Les premières traces écrites de pains plats garnis à l’huile d’olive et au thym remontent au Xe siècle, dans un livre de cuisine du Moyen-Orient qui décrit déjà des recettes très proches du manakish moderne. Ces préparations s’inscrivent dans une tradition levantine bien plus ancienne : le zaatar (mélange d’origan, de sésame, de sumac et souvent un peu de citron), l’huile d’olive et les pains de type « pain de maison » sont utilisés dans la région « pour des milliers d’années ». Le manakish est indissociable du Levant : Palestine, Liban, Jordanie et Syrie. On le dit « né probablement le long du Jourdain », fortement associé à la Palestine et à l’ouest de la Jordanie, en lien avec la présence massive de zaatar dans ces régions. En Syrie, les historients associent le nom manaqish à Beyrouth, donc au Liban. Le terme nous renseigne par ailleurs sur la technique car il signifie « sculpter », « graver ». Après avoir étalé la pâte, on la presse avec les doigts pour créer de petites dépressions où la garniture va s’ancrer, comme une « empreinte » laissée sur le pain. Ces petits « cratères » retiennent précisément la quantité de garniture et, après cuisson, donnent ces taches brun doré qui font son charme et sa signature.

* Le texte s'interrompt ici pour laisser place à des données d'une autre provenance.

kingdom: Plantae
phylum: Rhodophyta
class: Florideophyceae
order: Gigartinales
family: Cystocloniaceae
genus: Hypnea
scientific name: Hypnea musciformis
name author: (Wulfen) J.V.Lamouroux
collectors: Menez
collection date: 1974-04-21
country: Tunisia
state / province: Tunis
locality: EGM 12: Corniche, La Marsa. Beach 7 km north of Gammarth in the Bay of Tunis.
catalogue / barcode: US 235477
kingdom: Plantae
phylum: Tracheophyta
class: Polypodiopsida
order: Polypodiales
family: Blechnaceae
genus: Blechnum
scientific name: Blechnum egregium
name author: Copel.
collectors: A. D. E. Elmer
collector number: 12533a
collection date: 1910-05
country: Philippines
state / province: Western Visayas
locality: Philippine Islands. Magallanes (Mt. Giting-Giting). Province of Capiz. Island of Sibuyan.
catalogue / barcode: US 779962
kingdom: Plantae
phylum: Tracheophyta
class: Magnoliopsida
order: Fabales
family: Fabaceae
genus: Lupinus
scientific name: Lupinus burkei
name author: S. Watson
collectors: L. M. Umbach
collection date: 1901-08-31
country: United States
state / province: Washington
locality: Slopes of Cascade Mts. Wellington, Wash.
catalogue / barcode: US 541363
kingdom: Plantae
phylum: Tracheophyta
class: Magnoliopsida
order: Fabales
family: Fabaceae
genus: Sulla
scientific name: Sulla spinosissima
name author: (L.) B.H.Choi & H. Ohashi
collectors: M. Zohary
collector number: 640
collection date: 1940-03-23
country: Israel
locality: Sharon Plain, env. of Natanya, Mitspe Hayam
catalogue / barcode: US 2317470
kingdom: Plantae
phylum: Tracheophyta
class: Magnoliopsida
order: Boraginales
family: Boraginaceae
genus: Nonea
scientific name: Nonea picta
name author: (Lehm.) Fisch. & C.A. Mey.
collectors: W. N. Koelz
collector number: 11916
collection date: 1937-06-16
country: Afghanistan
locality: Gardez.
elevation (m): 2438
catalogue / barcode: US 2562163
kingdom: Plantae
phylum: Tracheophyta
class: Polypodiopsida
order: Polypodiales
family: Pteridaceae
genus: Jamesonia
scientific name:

Au début, le manakish était essentiellement un pain épicé cuit au four à bois, avant d’évoluer vers des formes plus riches : au fromage, au labneh, à la viande hachée, voire au kishk (yaourt égoutté mélangé à du borghol). Aujourd’hui, la pratique s’est étendue : les boulangeries spécialisées, les « manakish shops », sont nombreuses dans les grandes villes du Levant (Beyrouth, Amman, Damas, Jerusalem). En France, le manakish est parfois présenté comme « le croissant du Liban » : la France a ses croissants, les États-Unis leurs pancakes, et le Liban ses manakish. Cette formule, un peu marketing, montre bien comment le pain s’est intégré dans le paysage culinaire international, tout en conservant son statut de petit-déjeuner typique du monde arabe levantin.
Traditionnellement, les femmes étalaient le matin la pâte dans un four commun pour fournir le pain quotidien de la famille. A ce moment, elles préparaient aussi de plus petites portions avec divers assaisonnements pour le petit-déjeuner. Ce rituel matinal était autant un moment de travail qu’un espace de rencontre : voisines, parentes, femmes du quartier se croisait autour du four, partageaient conseils, nouvelles, et parfois même des portions de pain. Dans les villes, cette fonction sociale a été reprise par les boulangeries à manakish. Il est en effet courant, au Levant, de commencer la journée par un manakish au zaatar acheté chaud, accompagné d’un thé ou d’un café, en compagnie de famille, d’amis ou simplement d’autres habitués du quartier. Le manakish n’est donc pas seulement un repas, mais un vecteur de liens. Ces liens se perpétuent aussi dans les familles expatriées : préparer des manakish à la maison, transmettre la recette du zaatar, laisser les enfants travailler/étaler la pâte, devient un moyen de maintenir un rapport à la culture d’origine, de partager une histoire familiale et de créer des souvenirs autour d’un goût précis. Pour un Libanais ou un Palestinien vivant en Europe, le manakish du samedi matin peut être une véritable « maison lointaine » portée sur une assiette.